■ Prompt: All that should come back is the lines of the data below from the one containing "жилой дом |" to the one containing "18 | Россия", inclusive, exactly as they stand.

■ Given entries:
☆ ☆ ☆ ☆

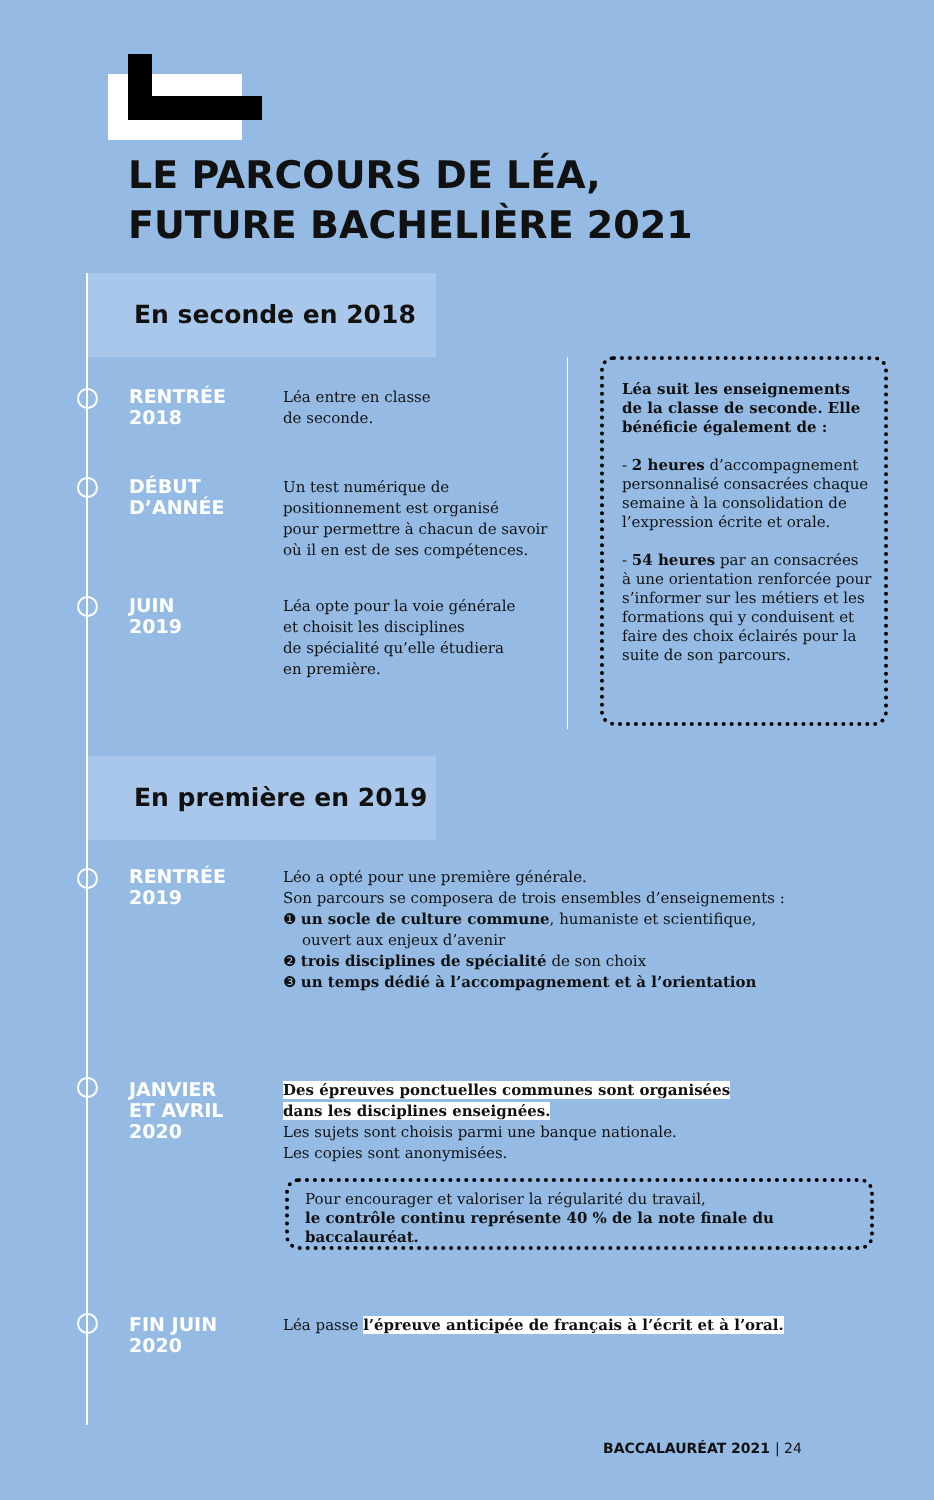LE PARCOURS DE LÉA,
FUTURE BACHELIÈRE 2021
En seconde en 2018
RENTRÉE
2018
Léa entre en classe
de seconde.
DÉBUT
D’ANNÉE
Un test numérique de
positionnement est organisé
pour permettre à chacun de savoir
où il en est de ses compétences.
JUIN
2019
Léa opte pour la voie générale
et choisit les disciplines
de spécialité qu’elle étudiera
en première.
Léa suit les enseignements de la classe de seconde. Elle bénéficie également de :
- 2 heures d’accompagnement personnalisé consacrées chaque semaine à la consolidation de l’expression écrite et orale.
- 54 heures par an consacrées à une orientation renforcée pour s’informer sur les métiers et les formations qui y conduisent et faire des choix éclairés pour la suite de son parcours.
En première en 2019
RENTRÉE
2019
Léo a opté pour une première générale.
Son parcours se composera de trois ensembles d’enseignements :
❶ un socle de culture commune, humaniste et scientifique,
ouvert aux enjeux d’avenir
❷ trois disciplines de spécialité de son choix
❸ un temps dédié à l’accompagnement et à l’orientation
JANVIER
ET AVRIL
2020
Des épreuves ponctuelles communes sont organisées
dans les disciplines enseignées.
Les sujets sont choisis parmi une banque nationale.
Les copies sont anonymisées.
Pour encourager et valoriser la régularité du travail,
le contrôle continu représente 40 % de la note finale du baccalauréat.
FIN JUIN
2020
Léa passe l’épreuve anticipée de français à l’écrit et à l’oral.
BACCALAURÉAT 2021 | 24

☆ ☆ ☆ ☆

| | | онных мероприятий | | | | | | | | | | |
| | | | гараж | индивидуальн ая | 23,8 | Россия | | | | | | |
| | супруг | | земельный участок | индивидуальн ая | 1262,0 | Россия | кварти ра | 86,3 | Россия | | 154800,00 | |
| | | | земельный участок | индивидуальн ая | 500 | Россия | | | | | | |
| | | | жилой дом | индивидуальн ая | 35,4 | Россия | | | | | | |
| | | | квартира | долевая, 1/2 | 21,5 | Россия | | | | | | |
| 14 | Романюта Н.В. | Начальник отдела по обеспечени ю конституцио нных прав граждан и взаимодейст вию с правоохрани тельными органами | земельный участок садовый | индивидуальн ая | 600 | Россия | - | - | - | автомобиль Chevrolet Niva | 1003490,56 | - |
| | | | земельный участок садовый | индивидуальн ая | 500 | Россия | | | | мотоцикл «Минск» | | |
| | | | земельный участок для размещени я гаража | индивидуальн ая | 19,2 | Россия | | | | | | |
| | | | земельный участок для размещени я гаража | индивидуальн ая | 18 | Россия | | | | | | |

☆ ☆ ☆ ☆

■ Answer box:
| | | | жилой дом | индивидуальн ая | 35,4 | Россия | | | | | | |
| | | | квартира | долевая, 1/2 | 21,5 | Россия | | | | | | |
| 14 | Романюта Н.В. | Начальник отдела по обеспечени ю конституцио нных прав граждан и взаимодейст вию с правоохрани тельными органами | земельный участок садовый | индивидуальн ая | 600 | Россия | - | - | - | автомобиль Chevrolet Niva | 1003490,56 | - |
| | | | земельный участок садовый | индивидуальн ая | 500 | Россия | | | | мотоцикл «Минск» | | |
| | | | земельный участок для размещени я гаража | индивидуальн ая | 19,2 | Россия | | | | | | |
| | | | земельный участок для размещени я гаража | индивидуальн ая | 18 | Россия | | | | | | |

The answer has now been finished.